WHAT THE TASK ASKS: Copy all of the data below word for word, but leave the pictures out of your copy.

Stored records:
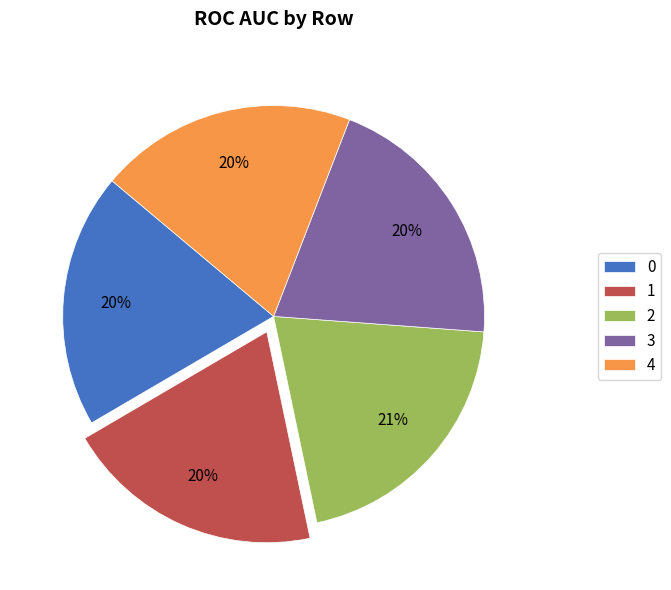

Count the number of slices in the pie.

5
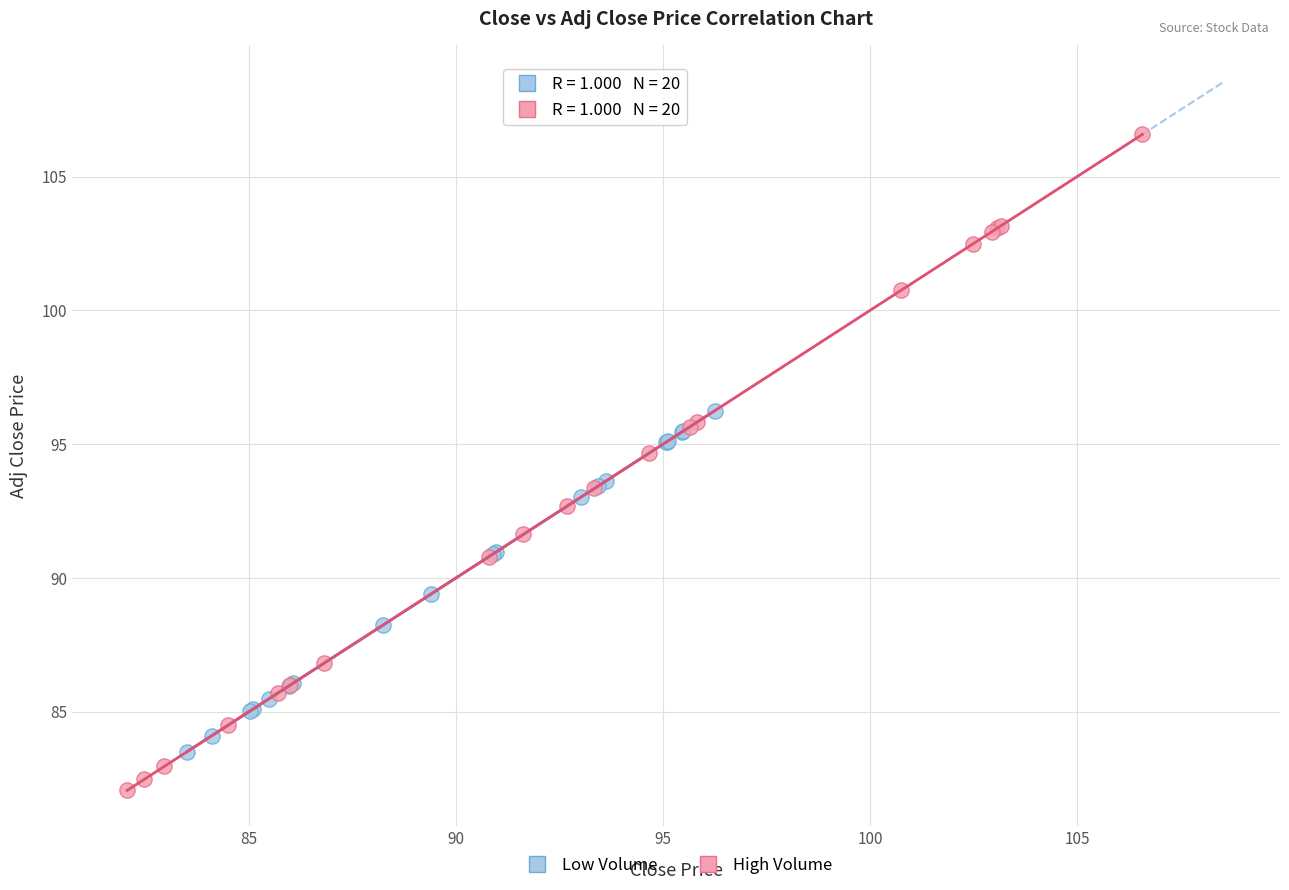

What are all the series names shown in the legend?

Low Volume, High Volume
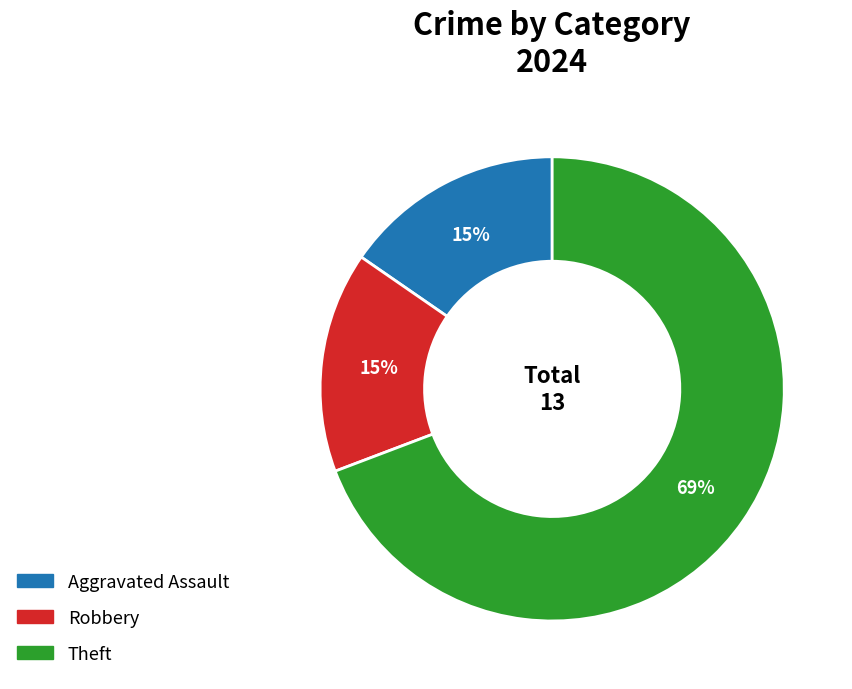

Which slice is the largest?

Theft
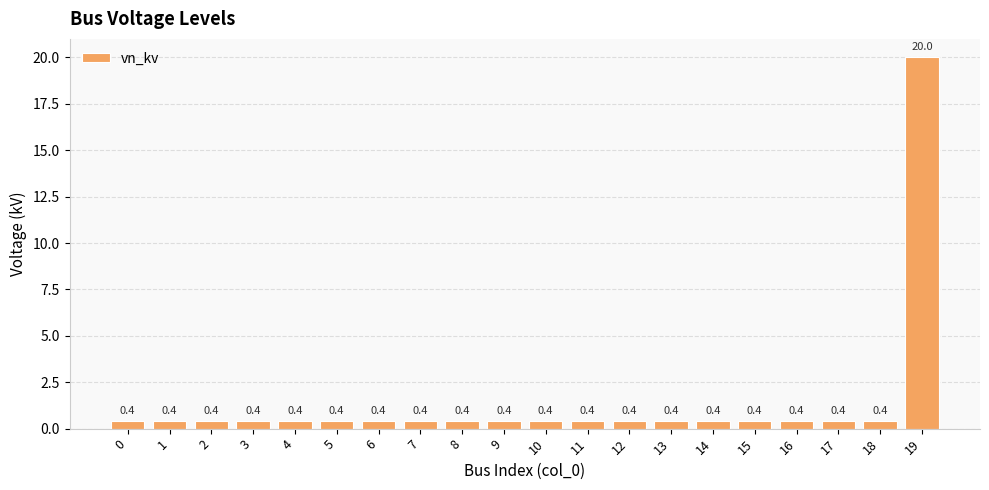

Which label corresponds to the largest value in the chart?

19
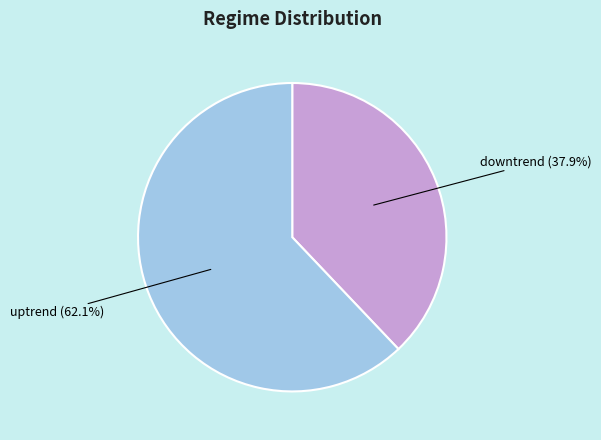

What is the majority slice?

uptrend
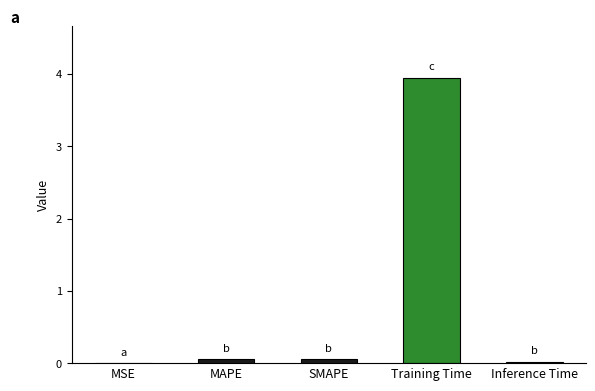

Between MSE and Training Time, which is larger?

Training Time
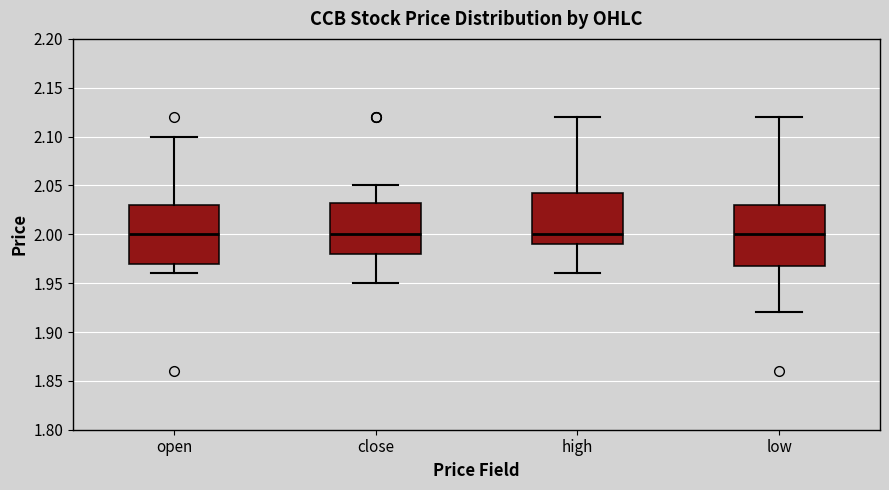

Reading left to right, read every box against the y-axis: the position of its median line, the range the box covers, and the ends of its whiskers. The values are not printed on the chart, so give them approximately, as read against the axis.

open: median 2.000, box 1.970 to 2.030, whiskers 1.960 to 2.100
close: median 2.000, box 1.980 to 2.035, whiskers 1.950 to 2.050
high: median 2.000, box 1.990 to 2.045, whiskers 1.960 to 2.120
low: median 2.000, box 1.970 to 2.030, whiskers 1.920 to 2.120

ANSWER BOX:
Count the number of slices in the pie.

5

What are all the series names shown in the legend?

Low Volume, High Volume

Which slice is the largest?

Theft

Which label corresponds to the largest value in the chart?

19

What is the majority slice?

uptrend

Between MSE and Training Time, which is larger?

Training Time

Reading left to right, read every box against the y-axis: the position of its median line, the range the box covers, and the ends of its whiskers. The values are not printed on the chart, so give them approximately, as read against the axis.

open: median 2.000, box 1.970 to 2.030, whiskers 1.960 to 2.100
close: median 2.000, box 1.980 to 2.035, whiskers 1.950 to 2.050
high: median 2.000, box 1.990 to 2.045, whiskers 1.960 to 2.120
low: median 2.000, box 1.970 to 2.030, whiskers 1.920 to 2.120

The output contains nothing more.